* **EXERCISE OBJECTIVE**: What lines in the records below include the word "context"? Return each one.

* **GIVEN DATA**:
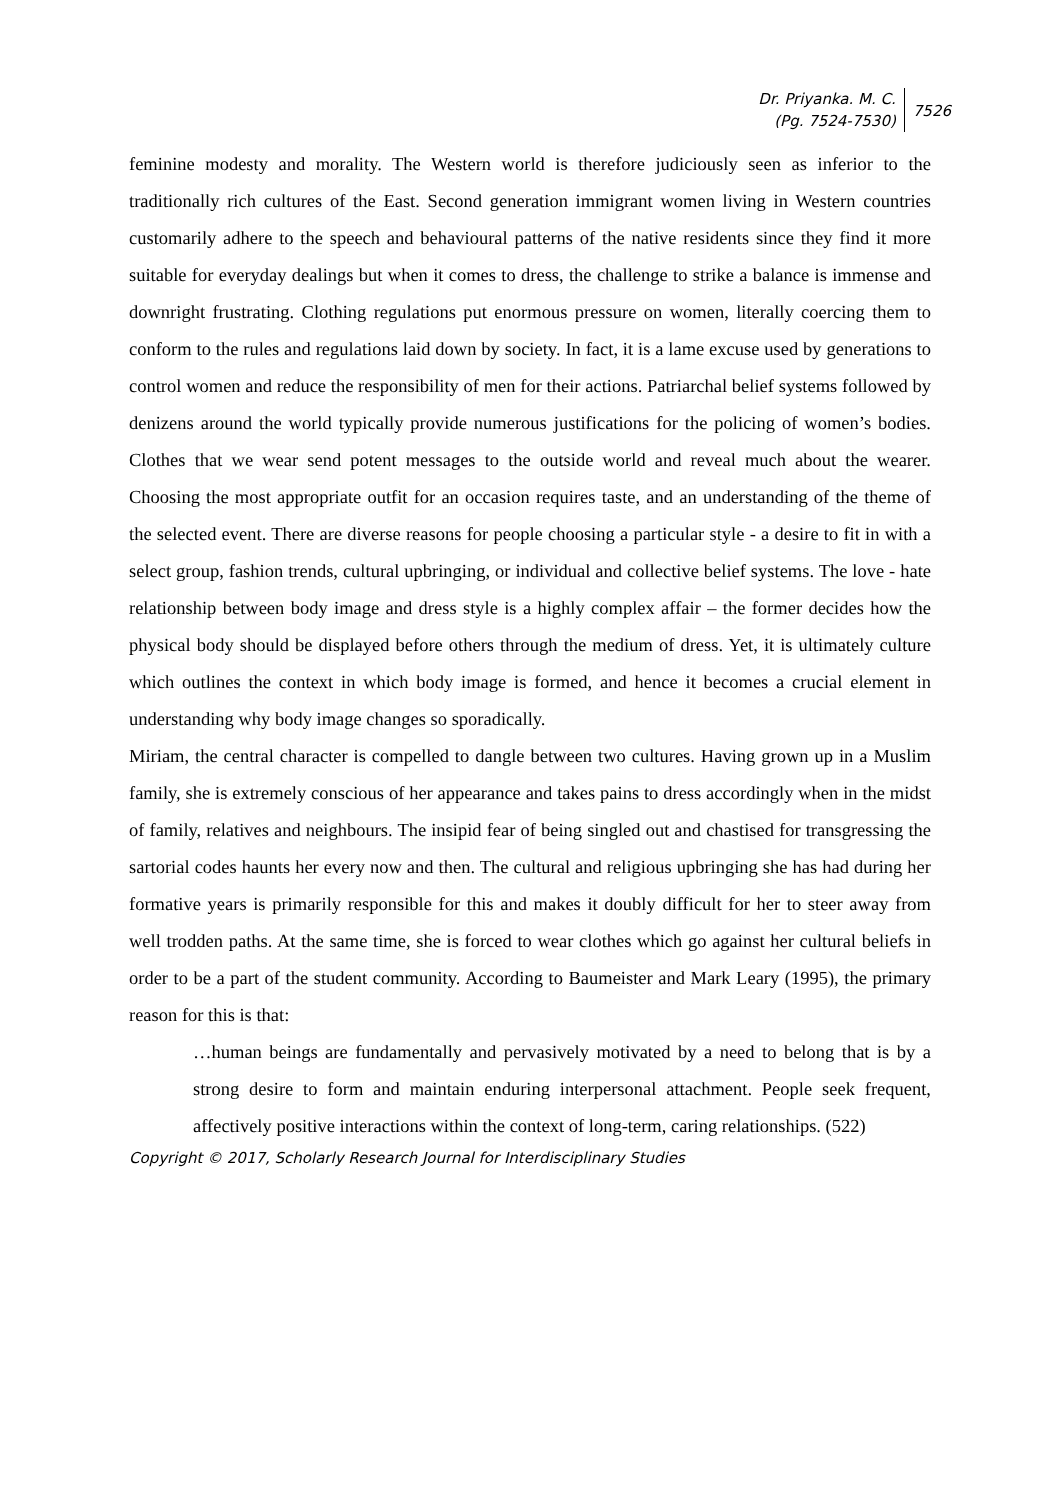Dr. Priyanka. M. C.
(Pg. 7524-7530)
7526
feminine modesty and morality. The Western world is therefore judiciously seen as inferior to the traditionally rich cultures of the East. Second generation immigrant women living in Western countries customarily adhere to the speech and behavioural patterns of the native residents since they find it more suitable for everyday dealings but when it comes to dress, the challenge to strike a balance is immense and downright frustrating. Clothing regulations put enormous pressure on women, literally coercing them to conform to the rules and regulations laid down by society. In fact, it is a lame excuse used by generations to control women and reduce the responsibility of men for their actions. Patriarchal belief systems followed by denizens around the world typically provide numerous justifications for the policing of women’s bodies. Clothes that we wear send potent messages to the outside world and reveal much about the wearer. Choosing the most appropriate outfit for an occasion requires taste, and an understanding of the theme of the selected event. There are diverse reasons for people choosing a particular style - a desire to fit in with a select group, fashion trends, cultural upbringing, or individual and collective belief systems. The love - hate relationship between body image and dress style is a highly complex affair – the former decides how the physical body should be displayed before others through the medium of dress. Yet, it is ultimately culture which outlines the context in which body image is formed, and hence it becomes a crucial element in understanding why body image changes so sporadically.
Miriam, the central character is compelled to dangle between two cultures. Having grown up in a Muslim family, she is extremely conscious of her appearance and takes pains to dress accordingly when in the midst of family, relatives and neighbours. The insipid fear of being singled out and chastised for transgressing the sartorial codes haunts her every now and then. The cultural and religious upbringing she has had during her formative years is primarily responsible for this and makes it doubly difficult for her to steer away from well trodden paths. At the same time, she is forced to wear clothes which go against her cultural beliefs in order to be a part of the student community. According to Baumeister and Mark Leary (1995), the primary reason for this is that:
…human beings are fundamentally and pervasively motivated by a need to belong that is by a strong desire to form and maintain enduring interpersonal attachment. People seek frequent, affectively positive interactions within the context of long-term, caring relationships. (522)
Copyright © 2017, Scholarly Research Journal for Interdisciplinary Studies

* **OUTPUT OF THE TASK**:
feminine modesty and morality. The Western world is therefore judiciously seen as inferior to the traditionally rich cultures of the East. Second generation immigrant women living in Western countries customarily adhere to the speech and behavioural patterns of the native residents since they find it more suitable for everyday dealings but when it comes to dress, the challenge to strike a balance is immense and downright frustrating. Clothing regulations put enormous pressure on women, literally coercing them to conform to the rules and regulations laid down by society. In fact, it is a lame excuse used by generations to control women and reduce the responsibility of men for their actions. Patriarchal belief systems followed by denizens around the world typically provide numerous justifications for the policing of women’s bodies. Clothes that we wear send potent messages to the outside world and reveal much about the wearer. Choosing the most appropriate outfit for an occasion requires taste, and an understanding of the theme of the selected event. There are diverse reasons for people choosing a particular style - a desire to fit in with a select group, fashion trends, cultural upbringing, or individual and collective belief systems. The love - hate relationship between body image and dress style is a highly complex affair – the former decides how the physical body should be displayed before others through the medium of dress. Yet, it is ultimately culture which outlines the context in which body image is formed, and hence it becomes a crucial element in understanding why body image changes so sporadically.
…human beings are fundamentally and pervasively motivated by a need to belong that is by a strong desire to form and maintain enduring interpersonal attachment. People seek frequent, affectively positive interactions within the context of long-term, caring relationships. (522)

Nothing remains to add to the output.